Part of the reason these traditionally strong markets are in a period of decline is the fact that laptop technology seems to have reached its full potential in terms of development. Therefore, sales are dropping. Last year’s model is basically as good as this year’s. Technical innovations could change this overnight.
The Asia-Pacific market is experiencing unprecedented growth. With government policies in the region announcing a reduction of import duties imposed on spare parts, there’s only one way for the market to go, and that is up.
Second, government initiatives such as Make in India, Made in China 2025, and Digital India are poised to boost production and stimulate sales.

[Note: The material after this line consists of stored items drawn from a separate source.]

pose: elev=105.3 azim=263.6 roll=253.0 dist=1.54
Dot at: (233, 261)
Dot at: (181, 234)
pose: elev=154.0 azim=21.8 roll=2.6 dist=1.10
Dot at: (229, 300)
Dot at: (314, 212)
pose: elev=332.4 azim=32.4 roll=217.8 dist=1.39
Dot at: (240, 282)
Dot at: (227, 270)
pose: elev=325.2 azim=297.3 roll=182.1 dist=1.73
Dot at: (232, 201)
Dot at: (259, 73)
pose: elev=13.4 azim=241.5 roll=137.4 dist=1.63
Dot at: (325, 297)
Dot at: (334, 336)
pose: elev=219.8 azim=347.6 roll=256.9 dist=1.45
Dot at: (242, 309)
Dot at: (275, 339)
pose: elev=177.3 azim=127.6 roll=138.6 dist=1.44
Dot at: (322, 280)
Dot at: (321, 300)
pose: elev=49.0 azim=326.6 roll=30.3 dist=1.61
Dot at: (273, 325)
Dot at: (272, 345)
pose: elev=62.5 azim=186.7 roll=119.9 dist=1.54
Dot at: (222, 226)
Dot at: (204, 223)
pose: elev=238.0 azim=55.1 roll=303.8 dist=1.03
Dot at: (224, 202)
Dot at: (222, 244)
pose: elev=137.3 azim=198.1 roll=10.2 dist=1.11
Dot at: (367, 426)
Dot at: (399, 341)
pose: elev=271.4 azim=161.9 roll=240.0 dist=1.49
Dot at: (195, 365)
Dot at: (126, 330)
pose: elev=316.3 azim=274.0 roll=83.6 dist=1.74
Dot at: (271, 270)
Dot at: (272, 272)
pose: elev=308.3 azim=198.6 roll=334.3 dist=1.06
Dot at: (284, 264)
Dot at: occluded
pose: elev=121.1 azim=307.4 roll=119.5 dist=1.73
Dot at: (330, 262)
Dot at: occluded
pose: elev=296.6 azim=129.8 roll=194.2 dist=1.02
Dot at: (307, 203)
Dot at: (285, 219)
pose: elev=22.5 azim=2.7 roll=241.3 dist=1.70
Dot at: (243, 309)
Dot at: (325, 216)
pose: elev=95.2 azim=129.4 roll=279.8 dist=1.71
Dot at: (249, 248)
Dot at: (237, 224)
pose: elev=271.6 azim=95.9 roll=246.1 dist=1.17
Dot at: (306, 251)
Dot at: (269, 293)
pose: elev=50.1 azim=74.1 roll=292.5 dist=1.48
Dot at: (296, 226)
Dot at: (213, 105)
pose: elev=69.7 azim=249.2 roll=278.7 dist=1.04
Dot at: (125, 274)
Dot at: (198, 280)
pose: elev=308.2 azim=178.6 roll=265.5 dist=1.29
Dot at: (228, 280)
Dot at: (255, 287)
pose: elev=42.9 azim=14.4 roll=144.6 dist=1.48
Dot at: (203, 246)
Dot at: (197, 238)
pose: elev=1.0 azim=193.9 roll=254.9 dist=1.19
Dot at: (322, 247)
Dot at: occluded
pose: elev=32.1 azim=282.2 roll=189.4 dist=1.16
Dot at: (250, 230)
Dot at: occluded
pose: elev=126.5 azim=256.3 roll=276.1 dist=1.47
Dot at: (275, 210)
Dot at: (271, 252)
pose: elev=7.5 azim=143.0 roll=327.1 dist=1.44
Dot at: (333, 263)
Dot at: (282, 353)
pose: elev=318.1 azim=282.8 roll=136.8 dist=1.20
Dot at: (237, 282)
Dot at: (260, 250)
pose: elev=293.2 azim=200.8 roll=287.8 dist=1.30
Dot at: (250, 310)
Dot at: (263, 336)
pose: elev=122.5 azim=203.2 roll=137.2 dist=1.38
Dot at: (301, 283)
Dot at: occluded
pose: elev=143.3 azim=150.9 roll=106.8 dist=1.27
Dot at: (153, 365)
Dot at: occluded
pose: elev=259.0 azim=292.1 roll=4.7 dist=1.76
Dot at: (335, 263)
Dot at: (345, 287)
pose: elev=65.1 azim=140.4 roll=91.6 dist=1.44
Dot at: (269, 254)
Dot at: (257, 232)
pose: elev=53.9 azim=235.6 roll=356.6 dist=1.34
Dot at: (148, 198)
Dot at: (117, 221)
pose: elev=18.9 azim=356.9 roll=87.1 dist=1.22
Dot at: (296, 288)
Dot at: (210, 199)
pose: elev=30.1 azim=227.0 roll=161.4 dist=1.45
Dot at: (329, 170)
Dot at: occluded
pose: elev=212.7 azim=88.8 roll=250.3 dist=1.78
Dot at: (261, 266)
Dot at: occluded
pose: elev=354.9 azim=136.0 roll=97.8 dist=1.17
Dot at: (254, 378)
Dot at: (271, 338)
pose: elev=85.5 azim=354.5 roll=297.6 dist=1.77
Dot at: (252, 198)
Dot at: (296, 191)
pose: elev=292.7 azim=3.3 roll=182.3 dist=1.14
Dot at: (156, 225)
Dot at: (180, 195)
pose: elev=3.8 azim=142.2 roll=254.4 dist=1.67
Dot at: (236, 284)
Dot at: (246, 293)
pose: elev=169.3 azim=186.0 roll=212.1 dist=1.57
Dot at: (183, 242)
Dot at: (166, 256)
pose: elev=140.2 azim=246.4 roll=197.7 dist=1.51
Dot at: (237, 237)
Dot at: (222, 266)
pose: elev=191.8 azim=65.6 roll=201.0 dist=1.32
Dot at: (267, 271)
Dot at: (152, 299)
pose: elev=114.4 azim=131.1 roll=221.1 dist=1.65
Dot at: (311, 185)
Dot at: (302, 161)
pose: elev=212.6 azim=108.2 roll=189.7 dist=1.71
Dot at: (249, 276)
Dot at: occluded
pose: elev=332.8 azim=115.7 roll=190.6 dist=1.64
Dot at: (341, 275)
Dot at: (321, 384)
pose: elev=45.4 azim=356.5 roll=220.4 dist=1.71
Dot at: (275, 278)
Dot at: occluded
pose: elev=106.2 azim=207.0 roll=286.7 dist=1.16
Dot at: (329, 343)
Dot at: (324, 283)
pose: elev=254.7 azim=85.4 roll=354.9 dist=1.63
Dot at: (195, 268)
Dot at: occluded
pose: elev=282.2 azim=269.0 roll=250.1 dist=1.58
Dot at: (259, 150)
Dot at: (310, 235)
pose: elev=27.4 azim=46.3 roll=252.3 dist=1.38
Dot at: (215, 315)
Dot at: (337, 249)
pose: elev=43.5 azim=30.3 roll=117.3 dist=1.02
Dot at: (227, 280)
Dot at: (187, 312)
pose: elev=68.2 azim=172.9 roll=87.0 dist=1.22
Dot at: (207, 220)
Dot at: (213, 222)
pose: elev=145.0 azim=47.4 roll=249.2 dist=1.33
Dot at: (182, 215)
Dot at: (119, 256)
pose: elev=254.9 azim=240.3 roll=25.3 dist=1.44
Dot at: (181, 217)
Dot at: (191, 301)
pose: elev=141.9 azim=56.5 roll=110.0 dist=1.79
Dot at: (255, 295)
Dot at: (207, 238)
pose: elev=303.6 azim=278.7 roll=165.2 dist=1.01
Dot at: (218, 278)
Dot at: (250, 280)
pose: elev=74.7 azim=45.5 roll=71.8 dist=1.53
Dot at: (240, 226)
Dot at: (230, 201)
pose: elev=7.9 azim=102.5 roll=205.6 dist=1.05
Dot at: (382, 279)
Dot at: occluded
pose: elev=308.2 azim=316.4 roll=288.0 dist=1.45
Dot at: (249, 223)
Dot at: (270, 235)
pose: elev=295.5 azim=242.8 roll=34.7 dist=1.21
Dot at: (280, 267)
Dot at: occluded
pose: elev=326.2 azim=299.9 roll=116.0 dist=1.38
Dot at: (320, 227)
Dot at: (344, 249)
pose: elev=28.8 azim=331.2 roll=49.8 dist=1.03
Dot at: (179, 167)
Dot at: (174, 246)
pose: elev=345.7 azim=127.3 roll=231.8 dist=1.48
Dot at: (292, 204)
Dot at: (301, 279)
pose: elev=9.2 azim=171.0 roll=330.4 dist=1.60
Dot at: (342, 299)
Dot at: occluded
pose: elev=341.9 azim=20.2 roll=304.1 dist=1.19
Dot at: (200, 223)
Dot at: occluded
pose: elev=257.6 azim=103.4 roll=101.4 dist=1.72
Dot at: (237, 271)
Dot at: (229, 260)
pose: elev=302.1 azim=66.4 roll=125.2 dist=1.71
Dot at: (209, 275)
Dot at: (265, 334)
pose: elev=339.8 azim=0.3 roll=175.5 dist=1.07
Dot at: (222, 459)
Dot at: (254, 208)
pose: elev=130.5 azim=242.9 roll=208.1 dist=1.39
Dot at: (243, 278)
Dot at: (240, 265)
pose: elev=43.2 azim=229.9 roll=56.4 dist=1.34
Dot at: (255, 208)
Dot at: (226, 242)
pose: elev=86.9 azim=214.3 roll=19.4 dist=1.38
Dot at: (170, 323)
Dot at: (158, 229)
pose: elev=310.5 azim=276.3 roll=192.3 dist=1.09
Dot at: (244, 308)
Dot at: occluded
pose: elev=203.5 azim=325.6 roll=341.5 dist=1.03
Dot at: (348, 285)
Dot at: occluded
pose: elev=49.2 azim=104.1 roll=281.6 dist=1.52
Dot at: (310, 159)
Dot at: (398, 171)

Third, a growing number of direct foreign investments in fields like retail and e-commerce are making laptops more available than ever for users in the Asia-Pacific.
Latin America, the Middle East, and Africa, who have been shy on the global market, are forecast to progress significantly in the near future. As the regions are seeing a rise in disposable income, the population is bound to boost sales on technology in general, including laptops. Governments are following suit, developing policies that allow the digital economy to thrive.
With some of the countries belonging to these regions still suffering from undeveloped internet infrastructure, it’s only natural to see these markets grow as they expand the grid, putting more people online.
The Biggest Laptop Manufacturers – A Brief History
In 1975, IBM pioneered the portable computer technology with its 5100 model, instantly launching a race among companies and inventors alike. Computer makers began trying to pack as much power as they could into the smallest possible chassis.
Eleven years later, in 1986, IBM raised the bar once again. The company’s PC Convertible set the industry standard, introducing the 3½-inch floppy disk format and reducing the weight of a portable computer to 13 pounds.
A year later, Hewlett-Packard joined in the race by releasing the Vectra, and the game was on.
New players emerged, only to fall down in the next decade or so. Reducing size and weight was paramount. Every PC maker in the laptop market knew what they needed to achieve in order to join the company of top PC brands － reduce weight, add power, market an attractive design.
Then Apple came out with Macintosh Portable in 1989, planting the seeds of a vision that was destined to become the company’s trademark.
Apple’s portable did not fare well in the early days of laptops. This was mainly due to its steep price: $6,500. Nevertheless, the company’s uncompromising attitude would eventually earn them respect – and sales.
While a number of other companies tried to grab their piece of the laptop market share, IBM (the laptops now made and sold by Lenvova), HP, and Apple remain the leading players. Joined by Dell in the early 1990s, they kept growing, launching model after model, reducing size and boosting power.
Together with ASUS and Acer, they took control of the world stage when it comes to sales on laptops, earning billions of dollars each year.